We might then instinctively be curious about which times the model gets it wrong. Are there certain classes that it is worse at identifying correctly? Let's try and explore that a little bit. This code defines a function print_mislabeled_images(class_names, test_images, test_labels, pred_labels) that identifies and displays images that were misclassified by the model, along with their predicted labels.
The first line of the function, BOO = (test_labels == pred_labels), creates a boolean array BOO, where each element is True if the predicted label matches the true label and False if they do not match. This comparison is done element-wise between the test_labels (true labels) and pred_labels (predicted labels). Next, np.where(BOO == 0) is used to find the indices where the boolean array BOO is False— i.e., where the labels don't match. These indices correspond to the misclassified images. The misclassified images are then extracted, along with their predicted labels, and displayed. We display the first 25 mislabeled images.
def print_mislabeled_images(class_names, test_images, test_labels, pred_labels):
BOO = (test_labels == pred_labels)
mislabeled_indices = np.where(BOO == 0)
mislabeled_images = test_images[mislabeled_indices]
mislabeled_labels = pred_labels[mislabeled_indices]
display_examples(class_names, mislabeled_images, mislabeled_labels)

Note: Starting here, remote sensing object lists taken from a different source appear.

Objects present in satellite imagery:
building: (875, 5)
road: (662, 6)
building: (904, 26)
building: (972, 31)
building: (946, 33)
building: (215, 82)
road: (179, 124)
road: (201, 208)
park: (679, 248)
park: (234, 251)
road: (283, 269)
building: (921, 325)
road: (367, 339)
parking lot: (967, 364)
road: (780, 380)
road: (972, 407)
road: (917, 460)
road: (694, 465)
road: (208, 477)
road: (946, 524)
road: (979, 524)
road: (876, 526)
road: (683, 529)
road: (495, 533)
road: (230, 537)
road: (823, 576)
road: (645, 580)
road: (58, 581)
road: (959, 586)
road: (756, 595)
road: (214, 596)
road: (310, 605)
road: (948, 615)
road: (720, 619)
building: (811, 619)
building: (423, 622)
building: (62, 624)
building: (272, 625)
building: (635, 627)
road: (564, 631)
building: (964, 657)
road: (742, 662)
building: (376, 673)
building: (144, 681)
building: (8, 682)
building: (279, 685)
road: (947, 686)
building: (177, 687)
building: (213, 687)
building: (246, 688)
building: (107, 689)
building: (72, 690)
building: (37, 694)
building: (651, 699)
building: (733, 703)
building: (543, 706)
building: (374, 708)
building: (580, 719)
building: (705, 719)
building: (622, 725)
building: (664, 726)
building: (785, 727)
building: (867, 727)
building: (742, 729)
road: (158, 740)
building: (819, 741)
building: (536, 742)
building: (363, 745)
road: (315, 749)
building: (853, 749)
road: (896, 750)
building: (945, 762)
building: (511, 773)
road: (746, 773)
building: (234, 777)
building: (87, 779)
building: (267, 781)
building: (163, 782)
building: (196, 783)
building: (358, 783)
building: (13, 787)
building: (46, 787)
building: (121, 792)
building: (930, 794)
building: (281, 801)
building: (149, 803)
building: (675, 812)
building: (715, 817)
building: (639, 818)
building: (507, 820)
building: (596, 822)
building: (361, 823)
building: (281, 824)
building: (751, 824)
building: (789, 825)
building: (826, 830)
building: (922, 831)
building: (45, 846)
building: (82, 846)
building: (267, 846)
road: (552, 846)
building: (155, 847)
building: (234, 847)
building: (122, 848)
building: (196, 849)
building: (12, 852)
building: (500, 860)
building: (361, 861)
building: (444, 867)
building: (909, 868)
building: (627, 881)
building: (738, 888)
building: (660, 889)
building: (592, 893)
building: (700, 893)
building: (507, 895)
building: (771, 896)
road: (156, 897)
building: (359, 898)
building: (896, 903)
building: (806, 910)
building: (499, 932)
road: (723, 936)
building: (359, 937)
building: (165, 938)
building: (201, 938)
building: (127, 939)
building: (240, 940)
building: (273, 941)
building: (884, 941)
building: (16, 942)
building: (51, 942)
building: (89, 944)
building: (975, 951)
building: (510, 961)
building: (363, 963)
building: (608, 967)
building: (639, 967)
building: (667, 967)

We can see a pattern here, in that many images of forests were misclassified as streets or buildings. In a way, this actually makes sense; forests tend to have a lot of vertical lines (trees), as do city streets.
print_mislabeled_images(class_names, test_images, test_labels, pred_labels)
Let's go one step further and create a confusion matrix. The code below does that and then visualizes the matrix as a heat map, with lighter-colored regions for higher counts and darker colors for lower counts. This visually represents how well the model performed for each class, showing where it was able to correctly classify images (diagonal values) and where it confused different classes (off-diagonal values). This helps in identifying specific classes that the model struggles with and is useful for evaluating the overall performance of the model.
We apply it to the testing data:
CM = confusion_matrix(test_labels, pred_labels)
ax = plt.axes()
sn.heatmap(CM, annot=True,
annot_kws={"size": 10},
xticklabels=class_names,
yticklabels=class_names, ax = ax)
ax.set_title('Confusion matrix')
plt.show()
The diagonal counts are highest, which is good! We can also see some higher counts in the off-diagonals; there are $54$ forest images misclassified as "street," which we noticed earlier, for example. There are quite a few buildings misclassified as "street" as well, which makes a lot of sense, and $56$ sea images misclassified as "glacier."
Exercises¶
- Try writing a function similar to our
generate_predictionsfunction from earlier to discover what our model predicts for a new image that you've found on the Internet. Can it correctly classify the new image? - Try adding a dropout layer to this model, with $0.25$. What, if any, differences do you notice?
- Create a confusion matrix like this for our vegetable classification example. Which classes of vegetable was that model better and/or worse at identifying? How do you know?